Requirement: Pull each line containing "общем" out of the data and copy it.

BEGIN Data supplied

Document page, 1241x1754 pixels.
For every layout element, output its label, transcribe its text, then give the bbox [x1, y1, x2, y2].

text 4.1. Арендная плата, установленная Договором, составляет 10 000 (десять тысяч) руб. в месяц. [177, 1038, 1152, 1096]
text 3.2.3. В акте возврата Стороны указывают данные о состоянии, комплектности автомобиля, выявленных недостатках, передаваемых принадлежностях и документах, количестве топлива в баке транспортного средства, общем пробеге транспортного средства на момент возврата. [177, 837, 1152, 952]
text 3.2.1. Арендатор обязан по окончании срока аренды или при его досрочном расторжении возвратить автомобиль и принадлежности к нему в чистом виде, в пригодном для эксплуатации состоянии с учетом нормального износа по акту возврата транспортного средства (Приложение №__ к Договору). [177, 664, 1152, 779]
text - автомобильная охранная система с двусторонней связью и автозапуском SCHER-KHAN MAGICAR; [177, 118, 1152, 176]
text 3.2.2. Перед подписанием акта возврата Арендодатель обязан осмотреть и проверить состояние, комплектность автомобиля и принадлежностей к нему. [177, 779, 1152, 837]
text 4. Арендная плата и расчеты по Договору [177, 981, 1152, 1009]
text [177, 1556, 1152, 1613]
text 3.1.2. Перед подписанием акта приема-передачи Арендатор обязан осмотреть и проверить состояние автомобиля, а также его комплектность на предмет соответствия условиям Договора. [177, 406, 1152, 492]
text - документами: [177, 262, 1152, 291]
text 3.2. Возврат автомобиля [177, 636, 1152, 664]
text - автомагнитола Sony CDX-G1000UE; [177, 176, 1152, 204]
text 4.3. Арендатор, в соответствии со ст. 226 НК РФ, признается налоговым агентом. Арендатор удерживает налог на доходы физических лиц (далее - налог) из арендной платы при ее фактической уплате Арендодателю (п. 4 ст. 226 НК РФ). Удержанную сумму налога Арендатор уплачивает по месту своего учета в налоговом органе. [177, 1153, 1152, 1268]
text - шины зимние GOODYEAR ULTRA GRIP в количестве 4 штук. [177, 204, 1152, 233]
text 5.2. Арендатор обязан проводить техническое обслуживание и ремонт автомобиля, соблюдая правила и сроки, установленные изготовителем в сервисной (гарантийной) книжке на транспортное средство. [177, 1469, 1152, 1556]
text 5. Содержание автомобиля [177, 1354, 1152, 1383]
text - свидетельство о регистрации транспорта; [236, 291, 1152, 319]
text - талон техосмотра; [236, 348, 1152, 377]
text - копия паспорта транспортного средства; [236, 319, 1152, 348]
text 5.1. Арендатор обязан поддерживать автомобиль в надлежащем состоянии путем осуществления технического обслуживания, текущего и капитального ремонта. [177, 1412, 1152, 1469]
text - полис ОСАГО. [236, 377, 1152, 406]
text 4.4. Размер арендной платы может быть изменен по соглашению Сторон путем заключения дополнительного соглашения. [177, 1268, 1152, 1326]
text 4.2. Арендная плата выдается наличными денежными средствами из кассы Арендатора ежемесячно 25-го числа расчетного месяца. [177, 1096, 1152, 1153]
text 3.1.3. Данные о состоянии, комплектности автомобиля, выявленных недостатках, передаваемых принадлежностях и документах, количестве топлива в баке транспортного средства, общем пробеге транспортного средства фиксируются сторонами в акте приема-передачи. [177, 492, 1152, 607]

END Data supplied

Result for this task:
text 3.2.3. В акте возврата Стороны указывают данные о состоянии, комплектности автомобиля, выявленных недостатках, передаваемых принадлежностях и документах, количестве топлива в баке транспортного средства, общем пробеге транспортного средства на момент возврата. [177, 837, 1152, 952]
text 3.1.3. Данные о состоянии, комплектности автомобиля, выявленных недостатках, передаваемых принадлежностях и документах, количестве топлива в баке транспортного средства, общем пробеге транспортного средства фиксируются сторонами в акте приема-передачи. [177, 492, 1152, 607]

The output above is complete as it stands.